L’économie de la zone euro est essentiellement financée par le crédit bancaire obligeant les banques à transformer un passif (les dépôts) absolument sans risque en un actif (les crédits) risqué, et perçu comme de plus en plus risqué après chaque crise. Ce défi peut s’avérer extrêmement périlleux si les États décident de procéder à des annulations de dettes et d’en faire supporter une partie aux banques.
Le financement des acteurs économiques de la zone euro s’effectue très largement par le crédit à la différence de ceux des États-Unis qui recourent davantage aux produits de marché, actions et obligations. L’encours de crédits aux entreprises représente plus de 100 % du PIB au sein de la zone euro, contre 18 % aux États-Unis. A contrario, l’encours d’obligations inscrites au passif des entreprises s’élève à 17 % du PIB en zone euro, contre 35 % aux États-Unis. Les entreprises américaines se financent également plus sous forme d’émissions de titres qu’en Europe. Les banques doivent faire face à une exposition aux risques de défaut plus importante en Europe qu’aux États-Unis, les conduisant en permanence à augmenter leurs fonds propres afin de pouvoir absorber les pertes éventuelles sur les actifs.

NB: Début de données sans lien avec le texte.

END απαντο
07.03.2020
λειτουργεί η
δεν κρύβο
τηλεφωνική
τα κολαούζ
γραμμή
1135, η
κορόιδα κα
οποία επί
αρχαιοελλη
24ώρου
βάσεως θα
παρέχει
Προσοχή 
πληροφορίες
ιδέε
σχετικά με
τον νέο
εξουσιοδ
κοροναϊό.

Le ratio de fonds propres des banques par rapport à leur bilan est passé de 8 à 16 % de 2000 à 2020. Ce niveau élevé des fonds propres pèse sur le rendement des fonds propres (RoE) des banques de la zone euro. Depuis la crise financière, il est de 2 à 6 points en dessous de la moyenne de l’ensemble des entreprises non financières de la zone. Cette situation empêche les banques de jouer un rôle moteur dans la réallocation des ressources financières vers les placements « actions ». Elle exige la réalisation de bénéfices conséquents pour accroître continuellement les fonds propres.
Le mode de financement des entreprises par le crédit amène les pouvoirs publics, État et banque centrale, à réguler et à contrôler en permanence et de plus en plus activement les établissements financiers. Depuis le début de la crise sanitaire, des consignes de fermeture et de réouverture des lignes de crédits ont été adressées aux banques. Compte tenu de l’ampleur de la crise covid-19, les banques sont dépendantes des politiques budgétaires et monétaires, ne pouvant à elles seules porter tout le risque de financement de l’économie. L’annonce de Bruno Le Maire d’effacer en partie la dette des entreprises liées à l’épidémie contribue à une nationalisation de la politique du crédit. Les prêts garantis par l’État s’élèvent à 130 milliards d’euros en France, 120 milliards d’euros en Italie et 55 milliards d’euros en Allemagne. L’effacement des dettes ou leur transformation en prêts participatifs provoquera un transfert du risque sur l’État. De la sorte, les ménages qui privilégient la liquidité et la sécurité au niveau de leurs actifs, à hauteur de 70 % du PIB au sein de la zone euro, sont exposés aux risques de défaut de crédit en tant que contribuable.
Le rachat des obligations publiques par la Banque centrale constitue une forme de réassurance. La Banque centrale européenne appartenant aux États membres de la zone euro, le transfert de risques sur celle-ci revient toujours in fine à le faire peser sur le contribuable-citoyen. La banque centrale jouant un rôle de banquier en dernier ressort endosse le risque qui est associé à cette fonction. Elle engage la crédibilité de la monnaie par sa politique de rachat. La Banque centrale européenne se substitue aux banques commerciales comme émetteur de monnaie en reprenant directement ou indirectement les crédits.